Think-tank New Financial has logged 440 businesses that have shifted assets, staff, or set up new entities inside the EU; £900bn in assets, or 10 per cent of the UK banking system, has departed. Amsterdam has nabbed London’s spot as the top venue for equities trading. The European Commission has its sights set on moving some of the €81tn market for clearing euro-denominated derivatives inside the bloc.

On the other hand, no one has — yet — called in the Royal Navy.

Let’s turn to fishing. No sector can go from licensing disagreement to gunboats in the Channel quite like the industry (which weighs in at about 0.1 per cent of UK GDP and 24,000 jobs, including processing). But as HMS Tamar and HMS Severn patrol Jersey waters, the irony is that the island was deemed so sensitive that the Brexit agreement largely preserved the status quo.

Jersey’s introduction of special conditions attached to fishing licences seems provocative, especially if they have an impact on access or catch rather than just monitoring.

France’s threat to cut off power does not live up to the terms of the Brexit agreement, where dispute resolution is carefully laid out and retaliation measures are meant to be commensurate with the “economic and societal impact” of the supposed infraction.

War footing aside, fishing’s supposedly crucial status in the Brexit process has not done it much good. The City, at least, knew well ahead of time that it was getting zip from the talks. The movement of companies and assets reflected planning for the new normal, as much as anything else.

In fishing, the 83 per cent drop in fish and shellfish exports in January related to issues that could have been foreseen in terms of the ban on live shellfish exports but were not, as negotiations went to the wire.

Trading, while improved, remains “pretty bleak”, said Chris Williams at the New Economics Foundation. On almost every measure, he added, Brexit reality has failed to live up to the rhetoric. The headline 25 per cent uplift in quotas over five and half years actually equates to a 16 per cent rise in the UK share of quota in its own waters. The value of that is debatable given that certain stocks are not of interest to much of the British fleet. The number of UK-registered fishing vessels has fallen 10 per cent since 2019.

Independence also has not yielded much, other than the warm glow of our sovereign right to negotiate. The failure to reach a deal with Norway on reciprocal access in April was a major blow: the Kirkella, the UK’s largest vessel which catches about 10 per cent of our cod and haddock, will be pushed back into the UK zone, squeezing parts of the industry promised a better deal from Brexit.

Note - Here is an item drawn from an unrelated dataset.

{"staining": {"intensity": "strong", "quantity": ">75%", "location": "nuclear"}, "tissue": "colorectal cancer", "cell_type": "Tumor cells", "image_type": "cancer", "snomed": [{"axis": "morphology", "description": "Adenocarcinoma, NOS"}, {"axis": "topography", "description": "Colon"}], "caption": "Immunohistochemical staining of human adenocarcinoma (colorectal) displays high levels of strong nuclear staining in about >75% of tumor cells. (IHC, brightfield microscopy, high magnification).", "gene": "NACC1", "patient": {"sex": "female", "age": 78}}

At least in finance, with any prospect of greater access to European markets off the table, the process of reformulating how we make regulations and tweaking what we have has begun. Pivoting to focus on Asian markets is probably easier in forex than flounder.

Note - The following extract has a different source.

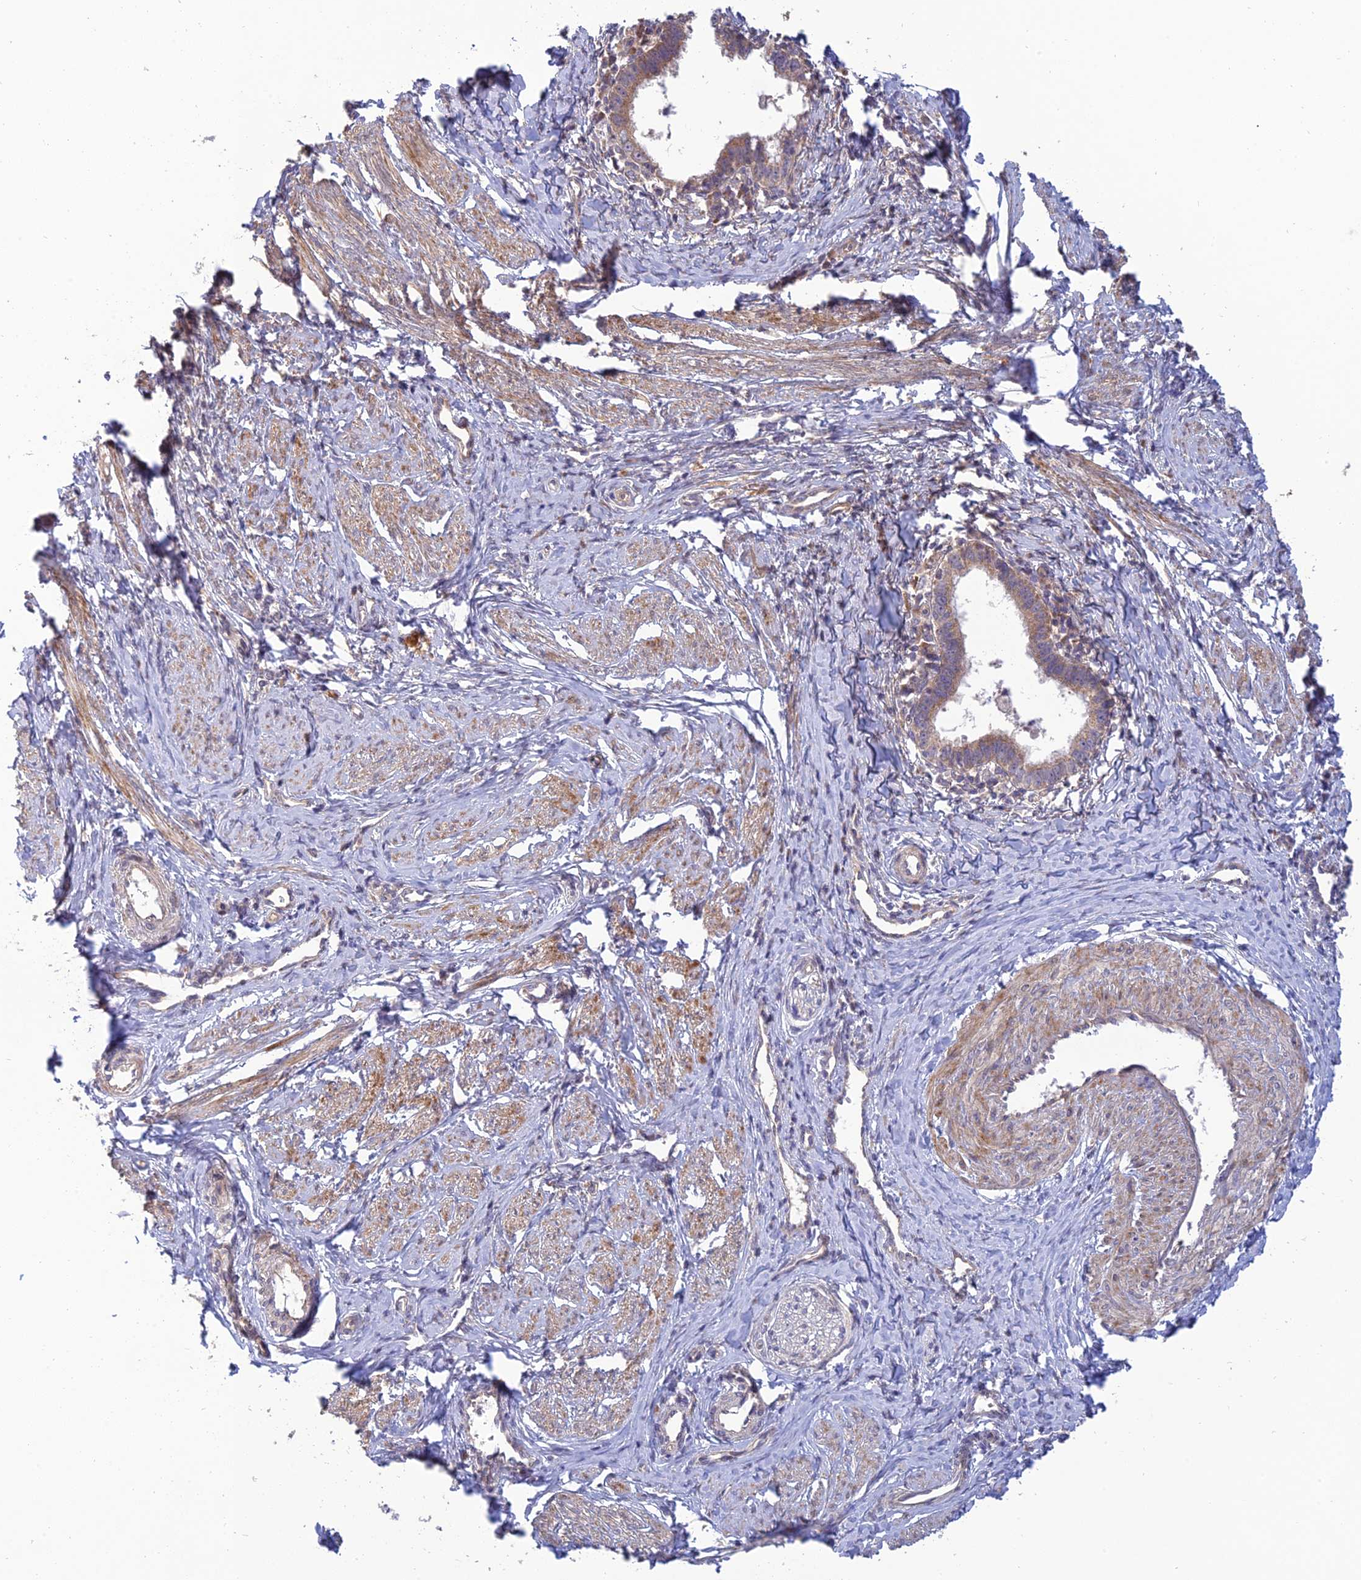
{"staining": {"intensity": "weak", "quantity": ">75%", "location": "cytoplasmic/membranous"}, "tissue": "cervical cancer", "cell_type": "Tumor cells", "image_type": "cancer", "snomed": [{"axis": "morphology", "description": "Adenocarcinoma, NOS"}, {"axis": "topography", "description": "Cervix"}], "caption": "A micrograph showing weak cytoplasmic/membranous expression in about >75% of tumor cells in adenocarcinoma (cervical), as visualized by brown immunohistochemical staining.", "gene": "C3orf20", "patient": {"sex": "female", "age": 36}}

Neither sector benefits from the inherently antagonistic relationship that Brexit has baked into the politics around it. And the fortunes of both rest on a level of wonky detail that does not translate well into headlines.

For the moment, the UK claims it is “recalibrating” UK finance rules, while the EU remains wary of being undercut. The best hope is that political interest and distrust fades over time, leaving technocrats to explore agreements that benefit the financial system overall.

The collection of French fishing boats, Royal Navy ships and French military vessels in the waters off Jersey tells you how likely that is ever to be the case in fishing.